To the sounds of her greatest hit You Don't Have to Say You Love Me, a crowd of well-wishers and fans watched as a horse-drawn carriage brought her coffin to a church in the riverside town of Henley-on-Thames, west of London, where she lived for the past six years. A bouquet of flowers on the coffin spelled out "Dusty".
Pop singers Elvis Costello, Kiki Dee and Lulu attended the service.
Meanwhile, Hollywood actors Tom Cruise and Nicole Kidman were among mourners gathering to pay their last respects to legendary film director Stanley Kubrick at his funeral near St Albans, Hertfordshire. Kubrick died at the age of 70 last Sunday.

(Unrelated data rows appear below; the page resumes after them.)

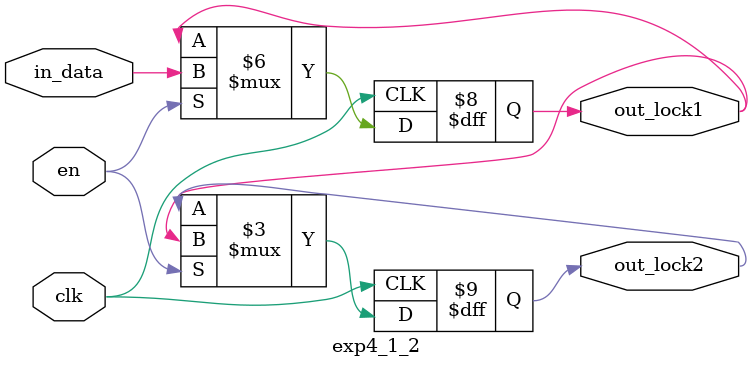
<source format=v>
module exp4_1_2(clk,in_data,en,out_lock1,out_lock2);
	input clk; 
	input in_data; 
	input en; 
	output reg out_lock1,out_lock2; 
	always @ (posedge clk ) 
	begin
	if(en)
		begin
		out_lock1<=in_data;
		out_lock2<=out_lock1;
		end
	else
		begin
		out_lock1<=out_lock1;
		out_lock2<=out_lock2;
		end
	end	
endmodule
</source>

World-renowned Russian cellist and conductor Mstislav Rostropo- vich has said in an interview that he would give no more performances in his native land because he was not appreciated there.
Rostropovich, a friend of President Boris Yeltsin and Nobel Prize-winning author Alexander Solzhenitsyn, said he had been stung by critics who accused him of "fastening onto any opportunity" to come and play in Russia.
The Paris-based Rostropovich told the weekly newspaper Vek: "I shall perform only where people want to listen to me and listen to me with pleasure, not where I am dismissed as `finished'."
The mighty Elvis Presley Enterprises yesterday lost the latest round of a David-and-Goliath legal wrangle to stop a London trader from using the "king's" name on his souvenirs.
Three judges at the Court of Appeal in London rejected a challenge by EPE, of Memphis, Tennessee, to an earlier court ruling in favour of Sid Shaw, who runs a memorabilia shop called Elvisly Yours in London's Piccadilly Circus.
A jubilant Mr Shaw said: "In history David beat Goliath once - I have had to do it twice."